System Design Basics
Scalability, reliability, availability, maintainability fundamentals
System design is the process of defining the architecture, components, modules, interfaces, and data flow of a system to satisfy specified requirements. The four pillars every senior engineer must balance are scalability (handling growth), reliability (surviving failures), availability (staying accessible), and maintainability (supporting long-term evolution). Every design decision is a trade-off — adding a cache improves performance but adds consistency complexity; adding replication improves availability but adds write overhead. Strong system design begins with clarifying requirements (functional vs. non-functional), estimating scale (QPS, storage, bandwidth), and then choosing architectural primitives that satisfy the dominant constraints.
Key Points
- Clarify scale requirements first: 100 RPS vs. 1M RPS require fundamentally different architectures — a single Postgres instance handles the former; a sharded cluster with caching handles the latter.
- Back-of-envelope estimation: storage = daily writes × record size × retention days; bandwidth = QPS × average response size; start estimates before drawing boxes.
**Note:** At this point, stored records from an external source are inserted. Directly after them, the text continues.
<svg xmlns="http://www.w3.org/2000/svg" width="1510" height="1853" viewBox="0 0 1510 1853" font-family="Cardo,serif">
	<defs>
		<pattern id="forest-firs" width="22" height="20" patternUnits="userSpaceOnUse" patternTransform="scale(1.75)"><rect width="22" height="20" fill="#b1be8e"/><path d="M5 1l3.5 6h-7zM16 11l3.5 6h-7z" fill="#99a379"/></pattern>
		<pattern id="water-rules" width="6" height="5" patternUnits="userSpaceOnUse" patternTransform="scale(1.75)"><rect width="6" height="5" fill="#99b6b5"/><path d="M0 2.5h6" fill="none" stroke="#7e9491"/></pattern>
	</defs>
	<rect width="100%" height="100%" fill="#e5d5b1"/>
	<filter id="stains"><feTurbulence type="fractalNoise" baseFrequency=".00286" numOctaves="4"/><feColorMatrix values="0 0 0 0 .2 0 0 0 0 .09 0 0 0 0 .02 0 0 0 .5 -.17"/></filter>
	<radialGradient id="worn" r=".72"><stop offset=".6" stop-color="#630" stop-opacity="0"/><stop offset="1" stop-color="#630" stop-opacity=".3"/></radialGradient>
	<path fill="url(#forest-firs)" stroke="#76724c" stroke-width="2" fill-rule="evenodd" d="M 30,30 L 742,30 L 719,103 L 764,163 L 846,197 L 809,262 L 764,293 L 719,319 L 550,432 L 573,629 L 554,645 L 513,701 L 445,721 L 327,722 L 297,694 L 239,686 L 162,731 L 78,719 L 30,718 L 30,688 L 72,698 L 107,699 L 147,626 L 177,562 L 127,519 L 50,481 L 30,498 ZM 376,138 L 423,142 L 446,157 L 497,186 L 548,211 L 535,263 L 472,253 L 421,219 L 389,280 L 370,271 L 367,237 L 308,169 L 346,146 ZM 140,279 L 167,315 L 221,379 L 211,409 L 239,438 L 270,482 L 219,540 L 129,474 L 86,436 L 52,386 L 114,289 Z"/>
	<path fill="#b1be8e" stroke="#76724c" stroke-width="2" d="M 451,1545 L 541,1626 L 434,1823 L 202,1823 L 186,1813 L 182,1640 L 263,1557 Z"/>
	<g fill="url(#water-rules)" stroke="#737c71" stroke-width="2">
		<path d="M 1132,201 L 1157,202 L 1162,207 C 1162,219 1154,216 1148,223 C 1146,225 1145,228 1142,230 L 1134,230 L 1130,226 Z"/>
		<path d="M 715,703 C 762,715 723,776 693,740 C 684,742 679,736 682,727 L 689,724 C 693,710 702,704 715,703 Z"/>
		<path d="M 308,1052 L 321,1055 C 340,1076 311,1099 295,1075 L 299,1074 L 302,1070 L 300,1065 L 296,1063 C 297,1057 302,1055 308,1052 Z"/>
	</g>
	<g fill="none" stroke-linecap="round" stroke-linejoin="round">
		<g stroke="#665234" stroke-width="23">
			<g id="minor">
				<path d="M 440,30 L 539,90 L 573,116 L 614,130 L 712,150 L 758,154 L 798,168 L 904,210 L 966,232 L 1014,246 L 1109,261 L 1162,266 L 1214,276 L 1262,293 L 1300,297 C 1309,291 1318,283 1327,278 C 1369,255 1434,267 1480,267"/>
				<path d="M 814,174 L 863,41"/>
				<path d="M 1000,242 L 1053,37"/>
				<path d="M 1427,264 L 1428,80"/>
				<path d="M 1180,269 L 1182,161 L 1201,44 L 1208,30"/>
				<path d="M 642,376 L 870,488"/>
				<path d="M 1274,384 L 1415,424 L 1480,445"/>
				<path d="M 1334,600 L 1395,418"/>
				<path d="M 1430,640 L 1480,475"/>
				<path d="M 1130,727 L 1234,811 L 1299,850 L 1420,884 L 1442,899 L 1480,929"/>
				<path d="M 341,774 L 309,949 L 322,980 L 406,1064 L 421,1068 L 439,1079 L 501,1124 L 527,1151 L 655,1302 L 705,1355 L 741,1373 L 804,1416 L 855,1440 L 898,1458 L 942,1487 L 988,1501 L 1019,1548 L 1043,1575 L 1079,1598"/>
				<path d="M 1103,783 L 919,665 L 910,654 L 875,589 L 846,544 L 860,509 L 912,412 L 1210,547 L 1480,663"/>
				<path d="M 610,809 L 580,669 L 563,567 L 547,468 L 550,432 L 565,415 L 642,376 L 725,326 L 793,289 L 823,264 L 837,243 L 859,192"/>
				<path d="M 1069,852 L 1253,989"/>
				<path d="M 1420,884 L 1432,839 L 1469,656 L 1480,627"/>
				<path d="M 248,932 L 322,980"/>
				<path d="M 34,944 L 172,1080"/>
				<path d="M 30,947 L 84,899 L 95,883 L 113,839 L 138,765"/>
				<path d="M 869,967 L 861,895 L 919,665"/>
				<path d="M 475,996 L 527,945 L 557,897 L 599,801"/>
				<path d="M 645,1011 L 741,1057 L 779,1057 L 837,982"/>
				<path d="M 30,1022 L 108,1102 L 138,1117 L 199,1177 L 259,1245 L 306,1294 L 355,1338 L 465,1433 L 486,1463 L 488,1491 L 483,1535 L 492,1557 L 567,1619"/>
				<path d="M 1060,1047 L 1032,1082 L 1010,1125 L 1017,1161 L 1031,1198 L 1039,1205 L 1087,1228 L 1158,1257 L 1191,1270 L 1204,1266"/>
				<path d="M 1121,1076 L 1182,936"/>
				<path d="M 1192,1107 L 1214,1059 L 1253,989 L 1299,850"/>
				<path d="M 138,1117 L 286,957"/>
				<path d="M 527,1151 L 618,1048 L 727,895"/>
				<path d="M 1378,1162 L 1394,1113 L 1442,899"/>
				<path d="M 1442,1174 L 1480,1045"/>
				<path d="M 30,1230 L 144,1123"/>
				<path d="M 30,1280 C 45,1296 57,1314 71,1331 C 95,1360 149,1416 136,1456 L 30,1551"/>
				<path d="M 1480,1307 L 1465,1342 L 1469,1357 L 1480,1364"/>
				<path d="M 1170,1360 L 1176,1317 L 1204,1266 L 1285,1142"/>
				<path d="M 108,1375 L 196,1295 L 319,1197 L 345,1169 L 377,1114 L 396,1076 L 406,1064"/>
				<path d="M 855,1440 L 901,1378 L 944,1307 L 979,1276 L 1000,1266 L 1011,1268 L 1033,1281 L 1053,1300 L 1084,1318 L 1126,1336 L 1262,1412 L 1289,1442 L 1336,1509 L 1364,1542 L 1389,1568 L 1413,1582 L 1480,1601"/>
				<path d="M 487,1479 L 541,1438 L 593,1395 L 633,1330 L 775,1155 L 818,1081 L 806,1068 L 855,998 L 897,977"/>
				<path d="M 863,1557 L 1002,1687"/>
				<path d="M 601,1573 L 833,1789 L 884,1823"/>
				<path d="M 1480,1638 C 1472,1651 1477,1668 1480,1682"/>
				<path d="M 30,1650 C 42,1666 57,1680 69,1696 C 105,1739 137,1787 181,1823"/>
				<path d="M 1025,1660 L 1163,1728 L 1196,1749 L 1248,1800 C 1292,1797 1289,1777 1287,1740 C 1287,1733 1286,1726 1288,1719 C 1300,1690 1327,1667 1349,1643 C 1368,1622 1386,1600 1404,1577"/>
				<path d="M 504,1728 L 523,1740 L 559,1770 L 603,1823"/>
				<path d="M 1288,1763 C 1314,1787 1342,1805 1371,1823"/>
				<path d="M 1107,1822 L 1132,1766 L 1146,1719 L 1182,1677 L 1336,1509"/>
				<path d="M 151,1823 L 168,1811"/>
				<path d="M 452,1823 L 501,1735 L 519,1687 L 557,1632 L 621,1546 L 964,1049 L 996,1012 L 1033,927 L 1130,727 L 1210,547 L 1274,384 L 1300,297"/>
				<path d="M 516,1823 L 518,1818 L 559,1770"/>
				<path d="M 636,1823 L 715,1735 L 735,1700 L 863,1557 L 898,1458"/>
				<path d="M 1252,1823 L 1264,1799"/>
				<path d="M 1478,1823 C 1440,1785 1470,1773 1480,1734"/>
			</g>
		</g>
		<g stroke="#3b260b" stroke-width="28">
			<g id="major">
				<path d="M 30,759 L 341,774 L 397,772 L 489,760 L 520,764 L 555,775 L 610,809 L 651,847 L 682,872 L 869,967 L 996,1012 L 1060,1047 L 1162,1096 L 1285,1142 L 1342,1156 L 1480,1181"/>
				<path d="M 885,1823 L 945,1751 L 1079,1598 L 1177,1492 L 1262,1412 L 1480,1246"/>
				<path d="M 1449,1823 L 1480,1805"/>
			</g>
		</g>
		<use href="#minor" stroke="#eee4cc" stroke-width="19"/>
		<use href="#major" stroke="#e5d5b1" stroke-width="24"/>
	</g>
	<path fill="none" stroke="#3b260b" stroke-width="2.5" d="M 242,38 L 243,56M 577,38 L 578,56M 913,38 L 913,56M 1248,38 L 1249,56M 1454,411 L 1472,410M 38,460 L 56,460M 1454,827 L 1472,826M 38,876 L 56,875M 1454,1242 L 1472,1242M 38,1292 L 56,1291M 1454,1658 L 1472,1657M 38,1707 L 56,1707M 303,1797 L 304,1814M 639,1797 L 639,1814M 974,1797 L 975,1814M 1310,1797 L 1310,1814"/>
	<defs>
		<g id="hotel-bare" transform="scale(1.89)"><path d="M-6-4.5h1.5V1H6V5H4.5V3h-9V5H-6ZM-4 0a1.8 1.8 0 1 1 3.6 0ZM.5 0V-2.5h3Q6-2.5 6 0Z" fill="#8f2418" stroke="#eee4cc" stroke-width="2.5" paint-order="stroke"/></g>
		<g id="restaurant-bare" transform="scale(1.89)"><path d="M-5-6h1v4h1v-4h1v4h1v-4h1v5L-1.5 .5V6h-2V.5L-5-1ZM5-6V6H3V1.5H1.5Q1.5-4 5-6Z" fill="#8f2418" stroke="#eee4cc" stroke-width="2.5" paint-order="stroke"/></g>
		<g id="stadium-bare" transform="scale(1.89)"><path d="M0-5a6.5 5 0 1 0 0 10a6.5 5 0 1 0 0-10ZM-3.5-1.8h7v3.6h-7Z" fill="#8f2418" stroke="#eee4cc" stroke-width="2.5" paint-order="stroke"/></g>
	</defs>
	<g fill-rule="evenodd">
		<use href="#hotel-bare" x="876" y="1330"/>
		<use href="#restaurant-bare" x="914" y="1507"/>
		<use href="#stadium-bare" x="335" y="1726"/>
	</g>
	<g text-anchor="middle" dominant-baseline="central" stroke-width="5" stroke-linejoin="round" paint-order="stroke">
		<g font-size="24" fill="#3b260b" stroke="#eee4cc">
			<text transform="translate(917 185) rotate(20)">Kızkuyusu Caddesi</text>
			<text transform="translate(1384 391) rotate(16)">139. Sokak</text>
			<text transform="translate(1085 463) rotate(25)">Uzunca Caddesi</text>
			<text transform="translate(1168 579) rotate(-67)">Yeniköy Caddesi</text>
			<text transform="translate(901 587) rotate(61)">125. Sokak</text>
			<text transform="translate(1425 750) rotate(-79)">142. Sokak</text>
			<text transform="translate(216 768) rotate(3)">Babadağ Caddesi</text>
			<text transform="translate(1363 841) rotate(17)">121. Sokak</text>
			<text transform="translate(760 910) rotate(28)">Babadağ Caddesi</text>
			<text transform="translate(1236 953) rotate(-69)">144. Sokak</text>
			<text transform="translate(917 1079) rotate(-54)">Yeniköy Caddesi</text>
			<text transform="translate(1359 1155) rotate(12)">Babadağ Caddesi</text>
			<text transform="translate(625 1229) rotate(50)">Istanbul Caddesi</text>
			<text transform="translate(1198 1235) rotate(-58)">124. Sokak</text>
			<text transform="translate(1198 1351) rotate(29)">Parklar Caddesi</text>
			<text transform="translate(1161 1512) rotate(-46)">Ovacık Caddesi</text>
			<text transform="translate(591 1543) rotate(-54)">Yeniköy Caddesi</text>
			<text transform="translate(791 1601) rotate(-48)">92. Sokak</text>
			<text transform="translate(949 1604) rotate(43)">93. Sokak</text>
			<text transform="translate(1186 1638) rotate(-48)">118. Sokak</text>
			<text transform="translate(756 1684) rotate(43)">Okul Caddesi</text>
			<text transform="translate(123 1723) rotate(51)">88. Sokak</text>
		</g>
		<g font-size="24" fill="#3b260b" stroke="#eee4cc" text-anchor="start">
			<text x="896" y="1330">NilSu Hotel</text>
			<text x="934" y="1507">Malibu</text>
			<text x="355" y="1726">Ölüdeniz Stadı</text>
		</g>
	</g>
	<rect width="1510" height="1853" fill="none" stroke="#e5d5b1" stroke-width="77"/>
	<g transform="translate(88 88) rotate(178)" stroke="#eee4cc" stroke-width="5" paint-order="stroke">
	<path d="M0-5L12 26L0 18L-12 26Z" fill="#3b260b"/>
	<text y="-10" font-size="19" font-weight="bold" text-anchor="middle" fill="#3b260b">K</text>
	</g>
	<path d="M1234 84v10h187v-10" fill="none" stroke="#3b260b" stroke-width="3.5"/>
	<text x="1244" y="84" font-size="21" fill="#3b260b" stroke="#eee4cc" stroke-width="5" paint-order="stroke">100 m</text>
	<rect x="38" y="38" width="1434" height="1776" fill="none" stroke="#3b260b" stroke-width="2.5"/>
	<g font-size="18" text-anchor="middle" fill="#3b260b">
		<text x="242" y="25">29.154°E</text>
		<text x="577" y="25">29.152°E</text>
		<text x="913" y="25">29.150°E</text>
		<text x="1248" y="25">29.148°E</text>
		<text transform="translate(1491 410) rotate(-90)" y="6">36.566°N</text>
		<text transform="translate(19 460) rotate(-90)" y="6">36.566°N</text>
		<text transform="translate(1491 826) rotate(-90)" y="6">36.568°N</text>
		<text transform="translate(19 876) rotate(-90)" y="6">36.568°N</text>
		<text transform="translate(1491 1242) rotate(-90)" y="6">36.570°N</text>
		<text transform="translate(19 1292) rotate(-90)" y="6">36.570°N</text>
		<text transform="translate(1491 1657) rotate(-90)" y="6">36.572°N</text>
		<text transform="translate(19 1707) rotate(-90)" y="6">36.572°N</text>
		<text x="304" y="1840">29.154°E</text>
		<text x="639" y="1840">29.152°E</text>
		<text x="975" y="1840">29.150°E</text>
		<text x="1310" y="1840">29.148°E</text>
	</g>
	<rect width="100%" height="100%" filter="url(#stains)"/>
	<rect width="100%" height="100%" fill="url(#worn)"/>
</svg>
- Functional requirements define what the system does; NFRs define how well it does it — interviewers penalize candidates who jump to solutions without extracting both.
- Single Responsibility at the system level: each service should have one reason to change — mixing user authentication and payment processing in one service is a design smell.
- Scalability requires stateless application layers — any server can handle any request — with shared state externalized to caches (Redis) and databases (Cassandra, PostgreSQL).
- Reliability requires eliminating single points of failure (SPOFs) at every layer: no single DB primary, no single load balancer, no single DNS resolver.
- Start with a simple architecture and complicate only when scale demands it — premature distribution (microservices before you need them) creates operational overhead without benefit.
- Draw data flow diagrams, not just component diagrams — tracing a write operation from client to storage reveals consistency boundaries, failure modes, and latency sources.
Real-World Example
Instagram at its 2012 acquisition by Facebook had 13 employees and 30M users, running on a deliberately simple architecture: EC2 + PostgreSQL with PostGIS + Redis + Solr. They iterated to complexity (sharding, custom photo storage) only when specific bottlenecks arose — a textbook example of evolutionary architecture driven by measured constraints.